*Your instructions*
Count every line in the entries that follow where the word "cookies" appears, then state only the total.

Saved data entries:
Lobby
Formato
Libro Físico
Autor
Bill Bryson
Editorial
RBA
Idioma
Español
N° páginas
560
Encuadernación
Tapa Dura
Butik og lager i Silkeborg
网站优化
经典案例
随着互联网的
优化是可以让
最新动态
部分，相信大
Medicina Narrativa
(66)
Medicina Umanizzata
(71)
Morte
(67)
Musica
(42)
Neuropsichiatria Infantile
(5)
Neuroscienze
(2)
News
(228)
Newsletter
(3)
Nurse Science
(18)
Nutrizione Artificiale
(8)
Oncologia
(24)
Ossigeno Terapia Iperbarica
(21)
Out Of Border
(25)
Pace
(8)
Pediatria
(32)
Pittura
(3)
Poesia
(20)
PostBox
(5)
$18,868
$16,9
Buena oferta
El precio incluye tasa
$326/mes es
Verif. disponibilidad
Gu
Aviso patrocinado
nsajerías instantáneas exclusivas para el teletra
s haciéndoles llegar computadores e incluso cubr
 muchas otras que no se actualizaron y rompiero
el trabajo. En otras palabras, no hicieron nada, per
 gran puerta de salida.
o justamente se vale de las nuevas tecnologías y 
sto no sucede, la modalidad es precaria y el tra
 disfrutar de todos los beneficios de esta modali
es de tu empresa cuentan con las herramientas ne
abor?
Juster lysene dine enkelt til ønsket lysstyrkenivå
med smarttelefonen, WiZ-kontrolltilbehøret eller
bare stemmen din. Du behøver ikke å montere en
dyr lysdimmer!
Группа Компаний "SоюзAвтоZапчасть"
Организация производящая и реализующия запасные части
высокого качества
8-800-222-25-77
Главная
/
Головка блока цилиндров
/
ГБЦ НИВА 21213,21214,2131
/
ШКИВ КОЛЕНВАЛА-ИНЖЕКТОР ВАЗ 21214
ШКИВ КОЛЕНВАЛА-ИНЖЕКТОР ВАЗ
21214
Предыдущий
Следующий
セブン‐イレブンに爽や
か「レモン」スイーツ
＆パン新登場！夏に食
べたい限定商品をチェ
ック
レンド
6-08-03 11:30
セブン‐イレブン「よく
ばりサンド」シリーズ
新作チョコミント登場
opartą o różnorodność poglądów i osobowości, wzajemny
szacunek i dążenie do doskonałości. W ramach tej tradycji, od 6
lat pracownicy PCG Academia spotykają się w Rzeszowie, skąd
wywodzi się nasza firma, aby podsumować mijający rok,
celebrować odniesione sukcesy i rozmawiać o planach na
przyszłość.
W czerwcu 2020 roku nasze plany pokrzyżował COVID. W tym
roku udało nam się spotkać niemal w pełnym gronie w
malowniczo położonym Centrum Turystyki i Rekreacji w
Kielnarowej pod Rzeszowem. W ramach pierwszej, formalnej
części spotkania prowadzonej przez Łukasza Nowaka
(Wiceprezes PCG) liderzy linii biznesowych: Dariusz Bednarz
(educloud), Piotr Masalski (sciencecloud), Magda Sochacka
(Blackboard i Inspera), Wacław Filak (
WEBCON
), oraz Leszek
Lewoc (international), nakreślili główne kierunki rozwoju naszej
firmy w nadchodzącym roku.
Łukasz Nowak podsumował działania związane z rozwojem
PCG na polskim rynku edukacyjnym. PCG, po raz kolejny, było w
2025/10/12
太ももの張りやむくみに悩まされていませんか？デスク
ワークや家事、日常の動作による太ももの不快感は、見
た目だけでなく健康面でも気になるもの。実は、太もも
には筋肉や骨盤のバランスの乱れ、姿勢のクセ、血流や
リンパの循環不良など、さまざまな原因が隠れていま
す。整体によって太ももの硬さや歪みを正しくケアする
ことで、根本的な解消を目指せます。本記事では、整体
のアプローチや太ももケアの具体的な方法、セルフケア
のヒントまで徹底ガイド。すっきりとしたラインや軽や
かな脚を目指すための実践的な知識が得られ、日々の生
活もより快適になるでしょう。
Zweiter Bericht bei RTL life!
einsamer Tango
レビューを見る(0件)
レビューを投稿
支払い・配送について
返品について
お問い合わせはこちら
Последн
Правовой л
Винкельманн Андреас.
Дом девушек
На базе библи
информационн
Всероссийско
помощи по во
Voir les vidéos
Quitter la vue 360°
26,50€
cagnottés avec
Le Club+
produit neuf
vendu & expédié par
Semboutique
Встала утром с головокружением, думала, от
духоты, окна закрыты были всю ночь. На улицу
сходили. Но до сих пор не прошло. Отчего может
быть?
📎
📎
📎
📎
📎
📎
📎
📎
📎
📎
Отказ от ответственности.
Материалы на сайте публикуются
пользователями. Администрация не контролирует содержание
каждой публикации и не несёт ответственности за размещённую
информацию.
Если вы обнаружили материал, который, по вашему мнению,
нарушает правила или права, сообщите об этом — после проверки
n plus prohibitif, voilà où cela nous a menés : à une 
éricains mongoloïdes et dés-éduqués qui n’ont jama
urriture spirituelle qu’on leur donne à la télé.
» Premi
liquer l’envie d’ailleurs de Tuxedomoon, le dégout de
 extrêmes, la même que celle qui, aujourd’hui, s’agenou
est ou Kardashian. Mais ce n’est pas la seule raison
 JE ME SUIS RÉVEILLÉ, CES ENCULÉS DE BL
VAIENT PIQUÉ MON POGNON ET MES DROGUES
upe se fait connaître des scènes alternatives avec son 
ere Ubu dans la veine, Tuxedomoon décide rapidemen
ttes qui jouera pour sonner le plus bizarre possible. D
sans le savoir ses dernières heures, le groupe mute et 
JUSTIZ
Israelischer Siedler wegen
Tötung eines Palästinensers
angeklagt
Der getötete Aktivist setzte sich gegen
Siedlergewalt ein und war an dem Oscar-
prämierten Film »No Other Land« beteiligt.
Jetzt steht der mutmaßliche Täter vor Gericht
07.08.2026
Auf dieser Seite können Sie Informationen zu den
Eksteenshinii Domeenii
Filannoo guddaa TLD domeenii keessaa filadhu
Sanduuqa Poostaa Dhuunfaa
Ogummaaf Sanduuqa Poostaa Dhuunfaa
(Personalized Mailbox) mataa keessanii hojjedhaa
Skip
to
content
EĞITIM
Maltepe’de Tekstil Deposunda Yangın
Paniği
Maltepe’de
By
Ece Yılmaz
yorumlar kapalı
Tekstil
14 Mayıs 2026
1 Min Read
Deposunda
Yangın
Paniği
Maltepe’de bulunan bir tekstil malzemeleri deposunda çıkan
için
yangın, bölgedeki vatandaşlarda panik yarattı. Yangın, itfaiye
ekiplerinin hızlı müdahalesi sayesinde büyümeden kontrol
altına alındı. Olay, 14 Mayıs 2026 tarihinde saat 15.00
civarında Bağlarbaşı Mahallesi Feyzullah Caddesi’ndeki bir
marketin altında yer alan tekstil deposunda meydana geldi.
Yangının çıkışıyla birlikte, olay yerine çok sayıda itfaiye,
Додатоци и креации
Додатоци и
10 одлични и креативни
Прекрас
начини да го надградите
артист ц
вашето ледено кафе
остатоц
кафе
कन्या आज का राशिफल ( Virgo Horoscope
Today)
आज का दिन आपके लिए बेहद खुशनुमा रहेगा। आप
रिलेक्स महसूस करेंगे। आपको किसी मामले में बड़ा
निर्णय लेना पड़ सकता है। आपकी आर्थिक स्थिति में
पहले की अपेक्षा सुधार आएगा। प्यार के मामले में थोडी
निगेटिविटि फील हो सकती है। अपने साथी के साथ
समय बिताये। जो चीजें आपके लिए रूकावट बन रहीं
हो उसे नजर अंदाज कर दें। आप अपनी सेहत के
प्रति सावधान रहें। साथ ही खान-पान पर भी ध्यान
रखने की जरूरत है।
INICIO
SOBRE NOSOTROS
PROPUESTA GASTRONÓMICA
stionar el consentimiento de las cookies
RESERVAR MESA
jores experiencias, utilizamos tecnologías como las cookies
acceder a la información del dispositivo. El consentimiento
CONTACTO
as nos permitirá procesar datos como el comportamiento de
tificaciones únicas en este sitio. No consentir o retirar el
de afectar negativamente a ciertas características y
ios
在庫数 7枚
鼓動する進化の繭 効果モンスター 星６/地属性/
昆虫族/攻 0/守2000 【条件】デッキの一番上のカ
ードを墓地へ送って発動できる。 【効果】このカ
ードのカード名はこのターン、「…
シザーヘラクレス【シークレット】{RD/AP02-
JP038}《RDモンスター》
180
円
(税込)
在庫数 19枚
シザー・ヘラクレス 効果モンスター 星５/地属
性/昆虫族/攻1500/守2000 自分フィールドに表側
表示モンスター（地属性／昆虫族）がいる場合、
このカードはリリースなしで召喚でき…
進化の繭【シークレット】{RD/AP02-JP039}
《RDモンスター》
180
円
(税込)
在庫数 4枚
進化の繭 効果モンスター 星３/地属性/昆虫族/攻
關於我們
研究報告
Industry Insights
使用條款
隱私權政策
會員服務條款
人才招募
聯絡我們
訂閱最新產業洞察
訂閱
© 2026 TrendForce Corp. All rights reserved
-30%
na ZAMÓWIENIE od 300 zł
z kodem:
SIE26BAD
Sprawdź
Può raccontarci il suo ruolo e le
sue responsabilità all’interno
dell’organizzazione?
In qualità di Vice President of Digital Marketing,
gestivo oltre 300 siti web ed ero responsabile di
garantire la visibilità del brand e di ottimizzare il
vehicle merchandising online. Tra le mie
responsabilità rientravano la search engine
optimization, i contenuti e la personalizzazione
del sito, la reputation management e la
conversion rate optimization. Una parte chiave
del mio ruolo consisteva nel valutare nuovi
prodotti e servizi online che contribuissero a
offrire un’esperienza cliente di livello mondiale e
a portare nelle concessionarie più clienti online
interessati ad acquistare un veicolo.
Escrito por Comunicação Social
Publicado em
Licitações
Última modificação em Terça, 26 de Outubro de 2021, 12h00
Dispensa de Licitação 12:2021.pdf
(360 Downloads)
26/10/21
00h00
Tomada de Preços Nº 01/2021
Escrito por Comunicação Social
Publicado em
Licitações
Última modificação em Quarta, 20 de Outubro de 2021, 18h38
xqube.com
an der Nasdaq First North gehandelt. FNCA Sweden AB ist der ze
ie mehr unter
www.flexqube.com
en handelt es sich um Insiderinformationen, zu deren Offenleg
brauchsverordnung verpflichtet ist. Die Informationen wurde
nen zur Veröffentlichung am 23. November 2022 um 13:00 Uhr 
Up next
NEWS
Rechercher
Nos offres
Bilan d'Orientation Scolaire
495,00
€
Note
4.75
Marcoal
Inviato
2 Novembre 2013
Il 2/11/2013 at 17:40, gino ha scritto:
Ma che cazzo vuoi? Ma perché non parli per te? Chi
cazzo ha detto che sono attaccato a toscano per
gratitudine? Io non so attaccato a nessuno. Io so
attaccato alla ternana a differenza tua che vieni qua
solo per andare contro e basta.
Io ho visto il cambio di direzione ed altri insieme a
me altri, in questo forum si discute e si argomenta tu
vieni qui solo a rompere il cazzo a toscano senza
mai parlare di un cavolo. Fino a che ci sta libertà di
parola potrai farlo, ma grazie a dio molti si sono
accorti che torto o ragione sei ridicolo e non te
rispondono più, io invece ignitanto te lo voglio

*Response*
2